Roach on whether more Fed stimulus is a good idea:

“The Fed is flailing and has been flailing for the better part of the last three years. We had QE1, which worked, and that’s it. We’ve had QE2, Twist 1, Twist 2 and now maybe QE3. The economy is in the doldrums. The biggest piece of the economy is the American consumer. 70% is in a balance sheet recession…The Fed knows this, but they are dangling this raw meat in front of the markets and the markets are salivating as they always do in that frenetic way that they try to believe in the Fed. But it has not worked and it will not work. “

On how likely it is that the Fed will issue more stimulus:

“Absolutely. They have no choice. They have gone about their usual pre-FOMC leak frenzy where they talk to this reporter and that reporter. Jon Hilzenrath is actually the chairman of the Fed. When he writes something in the Wall Street Journal, Bernanke has no choice but to deliver on what he wrote.”

On whether the Fed will move on stimulus next week:

“Absolutely. They will not disappoint the markets. The markets are now setting themselves up and discounting the next QE2. The Fed has just woken up to ‘oh my gosh, the economy is weak again.’ Well hello! The economy has been weak for the consumer for 18 quarters. The growth rate of consumption over the last four and a half years has averaged below 1%. 70% of the economy growing below 1% and the Fed is just figuring this out? Come on.”

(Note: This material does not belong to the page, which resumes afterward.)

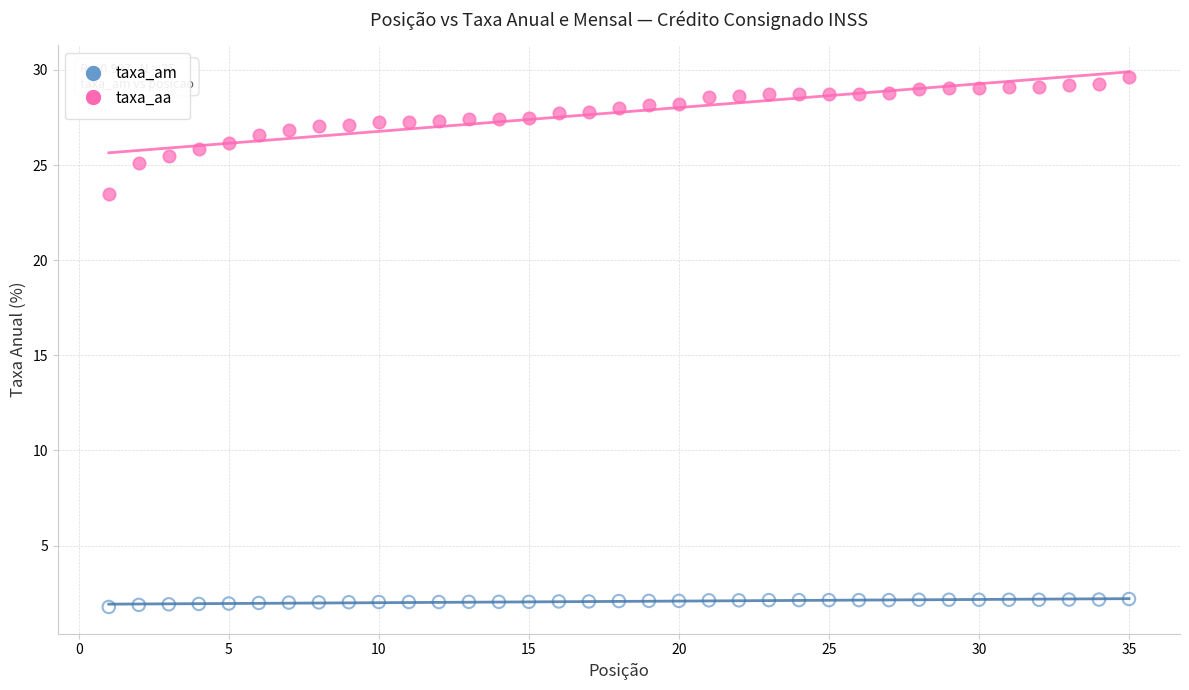

What are all the series names shown in the legend?

taxa_am, taxa_aa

“The point is, when they plant a story in the Wall Street Journal, and this story has been planted. Jon Hilzenrath is the weed that grows…the guy has a perfect track record…They’ll do some type of QE3. Twist 2 was a huge disappointment. It was a feeble flailing at the windmill and the economy is a lot weaker than when they reached the Twist 2 decision. They’ll have to do another round of quantitative easing. I don’t know exactly what securities will be involved. You could speculate it could be mortgage-backs to try to help the housing market. There is some criticism they have been too focused on Treasuries. We’ll have to wait and see, but I think it will definitely be another round of quantitative easing as opposed to the twisting again like we did last summer.”

On whether QE3 will work:

“No, it’s crack! That’s what it is. It’s not going to work. QE1 worked because it was in the midst of wrenching crisis. QE2 failed, despite what the Fed’s research shows. Twist 1 has failed. Twist 2 is failing. When 70% of the economy is in a balance sheet recession and the growth rate for 18 quarters in row has been at less than 1% at an average annual rate, consumers are telling you something. They want to pay down debt and rebuild saving and all of the monetary stimulus in the world is not going to change what is a perfectly rational response. So the idea that the Fed is going to step in and save the day, it has not worked in the past except during the depths of the crisis and i give them credit for that. And it will not work in the future. Don’t believe the Fed PR that they put out while we have research that shows that it worked. Of course they do.”

On whether he expects futures to be higher than they are right now:

“The markets have responded positively to the leaks that came out late yesterday afternoon, but the response is small. I think the markets have gotten used to the fact that all of this unconventional monetary easing by the central bank is just not what it is supposed to be. In terms of delivering an actionable vigorous response in the real economy.”